**The problem:**
From the film review below, print the passage starting with "What they’re after is, in" and going on through "else gets complicated.", reproduced word for word.

“Take it easy. All the time.”
That’s advice the lawless Duke gives to Boots, his dimmer and more straightforward friend. Corey Allen keeps his voice low, even, intense: this is not about relaxing, it’s about keeping a velvet glove over a steel fist, never revealing what they’re after but never forgetting it.
What they’re after is, in some ways, ambiguous, and the way their initially clear—and disturbing—goal loses its definition in the film’s haze of lust, envy, obsession, and longing is one of Private Property’s many strong points. The action stays simple. Everything else gets complicated.
Duke and Boots are drifters, criminals of opportunity who will use intimidation and suggest the possibility of violence—but who often have no higher ambitions than to secure a free bottle of pop and a ride.
They’re held back by aimlessness, though, not morals. Warren Oates plays Boots with a slightly bruised openness, a vulnerability he can’t shake—he knows he’s one of life’s losers—but he still views violent rape as the natural solution to desire. Duke, the brains of their two-man operation, warns him off, but only out of a pragmatic understanding of what it’s like to do that kind of evil: “Force is very hard to make, take my word for it. Not the first time out. It’s like … work.”

**Data shown:**
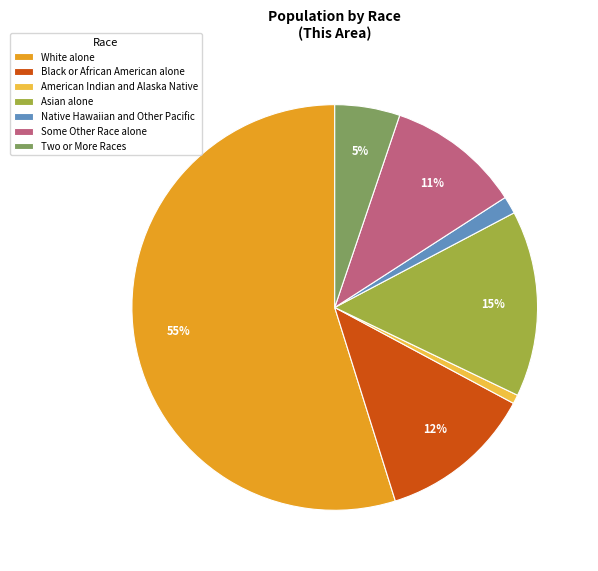

Do Two or More Races and American Indian and Alaska Native together represent more than half of the pie?

No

**The answer:**
What they’re after is, in some ways, ambiguous, and the way their initially clear—and disturbing—goal loses its definition in the film’s haze of lust, envy, obsession, and longing is one of Private Property’s many strong points. The action stays simple. Everything else gets complicated.